En contraste, a partir de los años ochenta, se asiste a crecientes niveles de desregulación de todos los ámbitos de la vida social, particularmente los relacionados con las relaciones laborales, y todo con el propósito específico de debilitar las organizaciones sindicales y mutuales que proveían al trabajador de una relativa certidumbre en su vida social, tanto para él como para su familia. Desde entonces se empieza a construir el contexto individualista en el que hoy vivimos y que implica, entre otras cosas, lo que Castel llama el desacoplamiento entre trabajo y protección, con el consecuente deterioro de las condiciones de vida que hoy se expresan en desempleo, escasa oferta de empleo, informalidad y precarios ingresos.
No es un asunto que afecte solamente a una clase social, la trabajadora en este caso. El efecto corrosivo es para toda la sociedad, ya que deja ser un todo cohesionado, para convertirse en agrupación de individuos que ni siquiera se pueden sentir parte del todo social por no estar en igualdad de circunstancias, pues de un lado estarán aquellos que sí tienen un empleo o un ingreso relativamente seguro y del otro, los desempleados, circunstancia que padecen, sobre todo, los jóvenes.

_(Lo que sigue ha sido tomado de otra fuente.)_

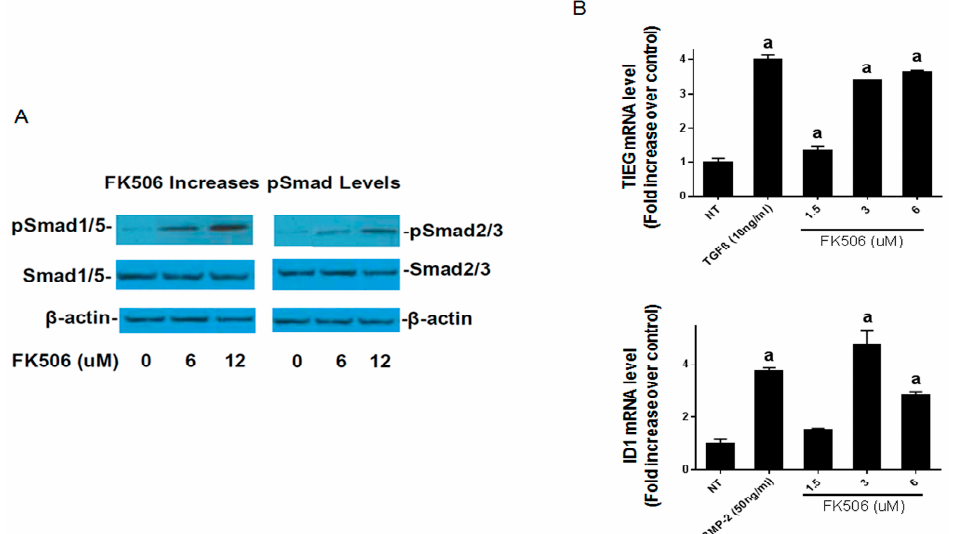
Figure 4. ( A ) FK506 increases BMP pSmad levels more than TGF- β pSmad levels. We treated C2C12 cells with FK506 (6 or 12 µ M) and measured pSmad levels by Western blot 1 h after treatment. FK506 treatment resulted in a greater activation of the BMP receptor pSmad1 / 5 compared with the TGF- β receptor pSmad2 at both doses. ( B ) FK506 is capable of activating the early response genes. In order to interrogate the dose response and relative activation of BMP versus TGF- β signaling, we measured mRNA expression of early response genes in each pathway by RT-PCR. The data demonstrate induction of mRNAs for early response genes for BMP and TGF- β ( Id1 and TIEG1 ) 1 h after exposure to Ligand (BMP-2 50 ng / mL or TGF- β 10 ng / mL) or FK506 in C2C12 cells. The 3 µ M dose of FK506 was capable of Id1 or TIEG1 induction comparable to that of 100 ng / mL of BMP-2, but higher FK506 doses may preferentially induce signals that decrease BMP pathway activation, such as TGF- β . Statistical significance for a denotes comparison to the no-treatment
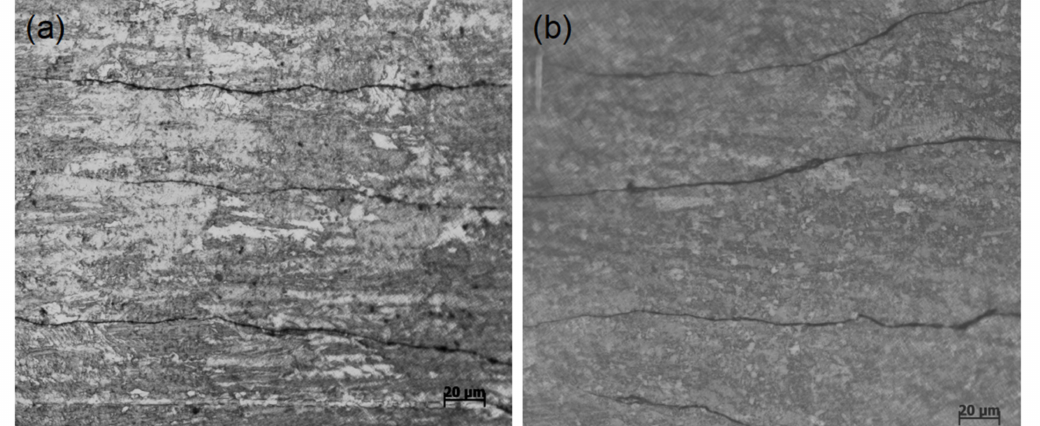
Figure 5. OM micrographs of the ARB process composites microstructures. ( a ) The EPD 4 min and ( b ) the EPD 8 min.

La sensación que mucha gente tiene en circunstancias como las actuales es de desamparo. De pronto, la enorme “libertad” no sirve para enfrentar una pandemia como la del coronavirus porque, frente la carencia de satisfactores (en este caso los servicios de salud), la desigualdad social se hace más patente. Ante la insuficiencia de camas de hospital ¿a quien atender? Ahora que la pandemia alcanza su fase más letal ¿a quién destinar los escasos respiradores disponibles? ¿a los más jóvenes, sacrificando a los viejos? ¿a los que pueden pagar, sacrificando a los pobres? ¿a los que lleguen primero al hospital? La búsqueda del chivo expiatorio ya empezó.
La descolectivización, iniciada a finales de los años setenta y afianzada en lo que López Obrador llama “el periodo neoliberal”, nos ha dejado inermes ante situaciones como la que ahora se vive. El sociólogo francés, Robert Castel, nos recuerda que la única posibilidad es revertir el proceso de reindividualización y volver a tejer el manto que alguna vez nos cobijó (aunque de manera desigual) a todos. Dotar de trabajo digno y con las prestaciones que también otorguen dignidad a las familias es lo que, al parecer, persigue el Presidente López Obrador. Ojalá cambie su pésimo estilo para que pueda hacer realidad aquello de “por el bien de todos, primero los pobres”.